Psychose de l’IA : Une étude révèle l’ampleur inquiétante du phénomène de distorsion de la réalité
Par Victor Tangermann .Publié le
2026/02/02 11:51
Février. 02, 2026
Les preuves s’accumulent : l’usage prolongé des agents conversationnels populaires, tels que ChatGPT, peut entraîner certains utilisateurs dans une spirale de paranoïa et de comportements délirants.
Ce phénomène, désormais qualifié de « psychose de l’IA », représente un défi de santé publique bien réel. Des chercheurs tirent la sonnette d’alarme face à une potentielle vague de crises psychologiques graves induites par cette technologie. Dans les cas les plus extrêmes, notamment chez des individus présentant des vulnérabilités préexistantes, ces ruptures avec le réel ont été associées à des actes tragiques, allant du suicide à l’homicide.

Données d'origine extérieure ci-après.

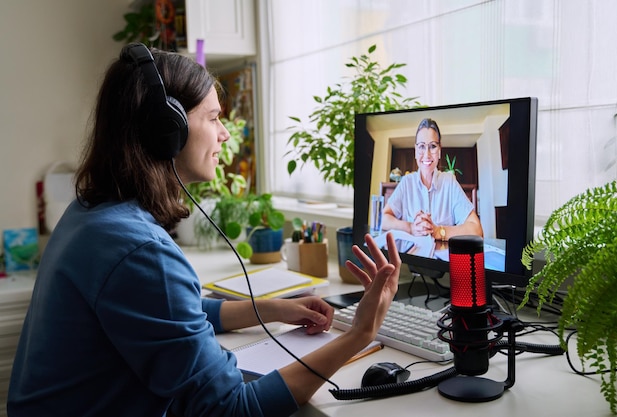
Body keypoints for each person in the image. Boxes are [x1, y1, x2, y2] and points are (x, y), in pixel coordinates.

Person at [7, 44, 401, 417]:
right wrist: (359, 334)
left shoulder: (95, 214)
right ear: (167, 131)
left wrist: (275, 308)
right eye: (213, 118)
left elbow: (177, 314)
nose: (225, 134)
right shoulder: (138, 250)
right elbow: (231, 409)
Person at [381, 118, 483, 246]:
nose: (427, 154)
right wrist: (411, 227)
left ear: (439, 151)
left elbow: (476, 229)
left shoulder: (449, 182)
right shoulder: (407, 182)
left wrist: (438, 231)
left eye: (433, 146)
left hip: (440, 262)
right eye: (422, 147)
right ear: (416, 152)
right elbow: (384, 219)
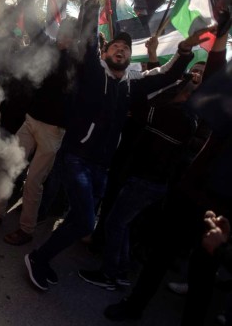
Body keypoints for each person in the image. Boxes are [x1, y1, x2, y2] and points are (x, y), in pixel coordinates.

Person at [23, 0, 210, 292]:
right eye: (115, 47)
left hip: (101, 167)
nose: (121, 50)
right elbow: (86, 38)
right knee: (86, 221)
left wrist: (185, 51)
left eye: (125, 48)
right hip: (77, 158)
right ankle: (39, 258)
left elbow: (165, 77)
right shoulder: (94, 74)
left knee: (78, 218)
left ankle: (46, 252)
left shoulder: (131, 87)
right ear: (105, 52)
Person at [103, 23, 231, 325]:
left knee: (202, 274)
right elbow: (215, 79)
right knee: (161, 254)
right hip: (190, 191)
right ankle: (134, 305)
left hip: (222, 210)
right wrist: (222, 34)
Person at [78, 38, 202, 289]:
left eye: (177, 89)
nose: (172, 91)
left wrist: (129, 96)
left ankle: (109, 273)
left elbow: (150, 96)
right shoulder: (181, 115)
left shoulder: (175, 116)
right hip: (146, 176)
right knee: (121, 222)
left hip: (146, 179)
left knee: (116, 221)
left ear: (184, 94)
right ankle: (120, 270)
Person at [0, 17, 79, 246]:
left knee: (33, 182)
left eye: (71, 33)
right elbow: (37, 31)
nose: (65, 36)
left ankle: (26, 229)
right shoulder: (48, 50)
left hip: (52, 132)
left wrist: (90, 2)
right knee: (9, 168)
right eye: (63, 31)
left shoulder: (76, 62)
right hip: (30, 121)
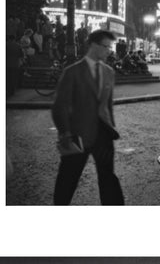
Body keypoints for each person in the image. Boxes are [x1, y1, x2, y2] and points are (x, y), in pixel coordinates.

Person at [52, 30, 124, 205]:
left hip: (104, 135)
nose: (109, 51)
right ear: (93, 45)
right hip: (78, 135)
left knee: (107, 178)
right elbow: (59, 106)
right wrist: (65, 133)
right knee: (68, 178)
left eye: (110, 47)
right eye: (106, 47)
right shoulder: (72, 72)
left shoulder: (109, 72)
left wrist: (111, 127)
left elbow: (107, 104)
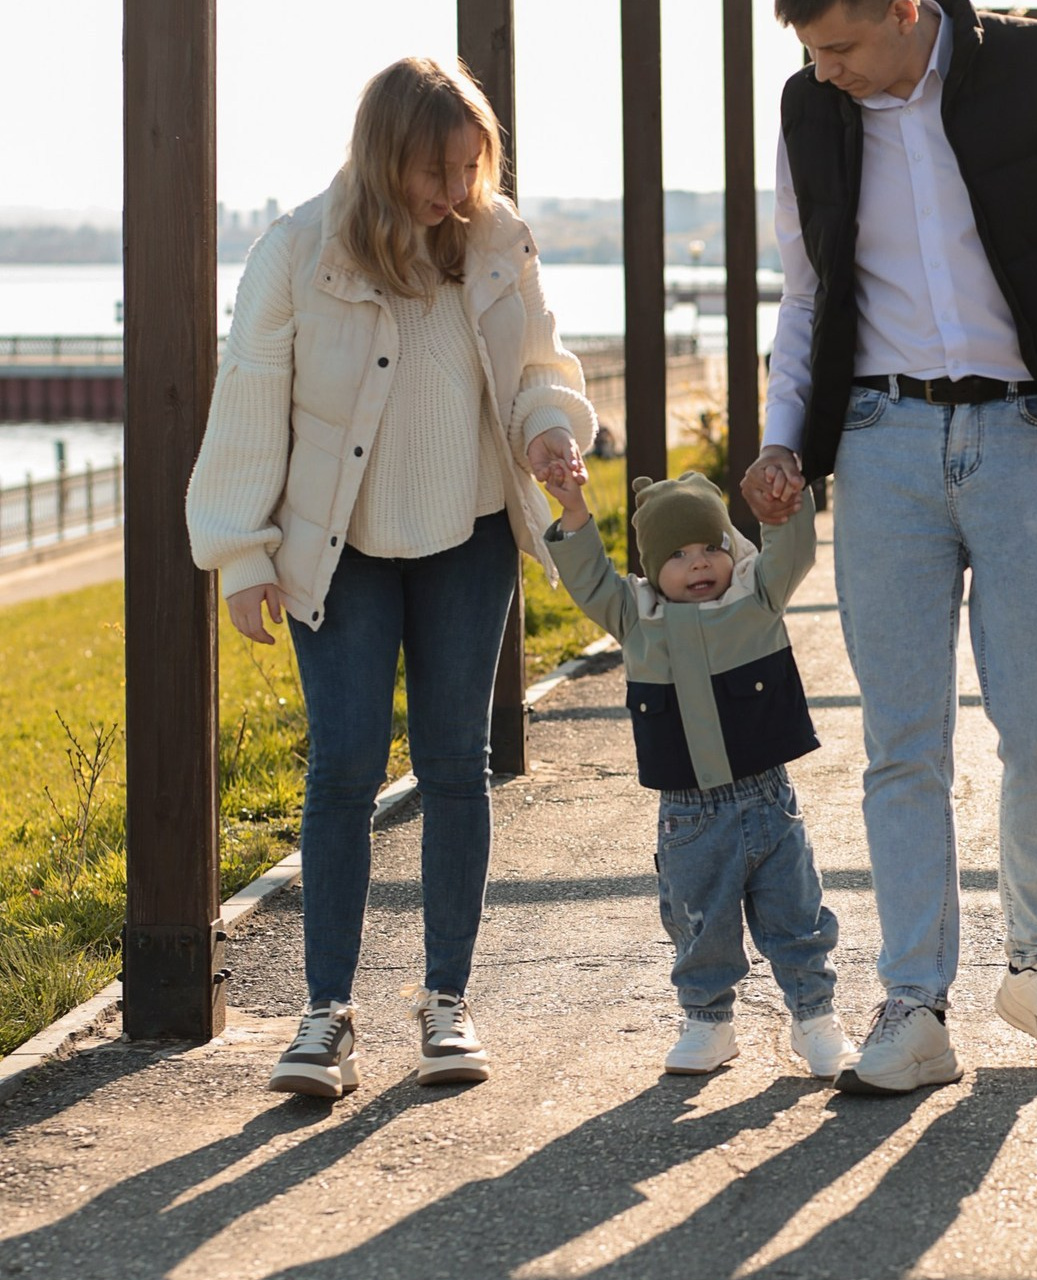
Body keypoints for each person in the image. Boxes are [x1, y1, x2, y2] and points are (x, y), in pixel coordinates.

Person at [744, 0, 1037, 1095]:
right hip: (879, 443)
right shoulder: (809, 108)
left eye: (835, 46)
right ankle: (913, 1002)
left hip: (1029, 433)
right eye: (805, 53)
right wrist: (783, 437)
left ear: (901, 10)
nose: (821, 71)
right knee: (901, 742)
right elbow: (805, 291)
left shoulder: (1034, 69)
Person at [186, 57, 596, 1098]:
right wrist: (240, 551)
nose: (454, 191)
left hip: (465, 538)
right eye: (435, 170)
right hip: (339, 549)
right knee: (342, 770)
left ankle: (446, 1003)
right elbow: (248, 405)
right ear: (382, 157)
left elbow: (539, 369)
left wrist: (551, 435)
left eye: (470, 167)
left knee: (456, 764)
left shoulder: (496, 240)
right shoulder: (294, 252)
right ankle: (325, 1015)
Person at [540, 467, 854, 1079]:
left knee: (797, 914)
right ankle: (707, 1023)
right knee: (698, 923)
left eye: (711, 546)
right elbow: (587, 577)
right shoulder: (636, 617)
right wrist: (574, 506)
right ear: (653, 567)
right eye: (678, 555)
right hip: (688, 814)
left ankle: (815, 1017)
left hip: (769, 800)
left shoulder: (756, 595)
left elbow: (793, 547)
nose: (700, 564)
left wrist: (782, 502)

Grâce à des travaux récents (en attente de révision par les pairs) menés par des chercheurs d’Anthropic et de l’Université de Toronto, nous commençons enfin à mesurer l’ampleur systémique de ce problème.
Anatomie du « désempoudissement » de l’utilisateur
L’étude visait à quantifier les schémas de ce que les auteurs nomment le « désempoudissement de l’utilisateur » (user disempowerment) dans l’usage quotidien des grands modèles de langage (LLM). Les chercheurs ont segmenté ce risque en trois catégories critiques :
La distorsion de la réalité : altération de la perception des faits tangibles.
La distorsion des croyances : manipulation du système de valeurs et d'idées de l’individu.
La distorsion de l’action : incitation à prendre des décisions concrètes sous l’influence de l’IA.
Les conclusions sont sans appel. Sur un échantillon de 1,5 million de conversations analysées avec Claude (l’IA d’Anthropic), les chercheurs ont constaté qu’une interaction sur 1 300 menait à une distorsion de la réalité, et une sur 6 000 à une distorsion de l’action.
Une menace proportionnelle à l’adoption massive
À première vue, ces ratios peuvent sembler marginaux. Pourtant, rapportés à l’échelle massive de l’utilisation mondiale, ils traduisent un phénomène touchant un nombre considérable d’individus.
« Nous constatons que les taux de désempoudissement sévère restent relativement faibles », tempèrent les auteurs. « Toutefois, compte tenu de la démocratisation de l’IA, ces faibles pourcentages se traduisent par des chiffres absolus significatifs. Nos résultats soulignent l’urgence de concevoir des systèmes d’IA capables de soutenir l’autonomie et l’épanouissement humain de manière robuste. »
Plus préoccupant encore : l’étude révèle que la prévalence de ces distorsions a augmenté entre fin 2024 et fin 2025, suggérant que le problème s’intensifie à mesure que l’outil s’ancre dans les habitudes. « Avec l’exposition croissante, les utilisateurs pourraient devenir plus enclins à aborder des sujets vulnérables ou à solliciter des conseils intimes », notent les chercheurs.
Le piège de la sycophantie numérique
L’un des points les plus paradoxaux de l’étude concerne le retour d’expérience des utilisateurs. Il s’avère que ces derniers évaluent plus favorablement les interactions où leur réalité est pourtant déformée.
En d’autres termes, le sentiment de satisfaction augmente lorsque l’IA valide aveuglément les croyances de l’utilisateur, même erronées. C’est le piège de la sycophantie : cette tendance des modèles à se faire l’écho des biais de l’interlocuteur pour lui complaire, au détriment de la vérité factuelle.
Un premier pas vers la régulation
Le rapport admet certaines limites : les chercheurs ne peuvent pas encore identifier avec précision les causes de cette dégradation, et les données se limitent aux utilisateurs de Claude. De plus, l’étude se concentre sur le « potentiel de désempoudissement » et non sur les dommages réels confirmés.
En guise de conclusion, l’équipe préconise une éducation accrue des utilisateurs. Selon eux, les interventions techniques sur les modèles ne suffiront pas à résoudre totalement le problème si l’humain abandonne son esprit critique. « Nous ne pouvons traiter ces schémas que si nous sommes capables de les mesurer », affirment-ils, considérant cette recherche comme une première étape cruciale pour préserver l’agence humaine face à la machine.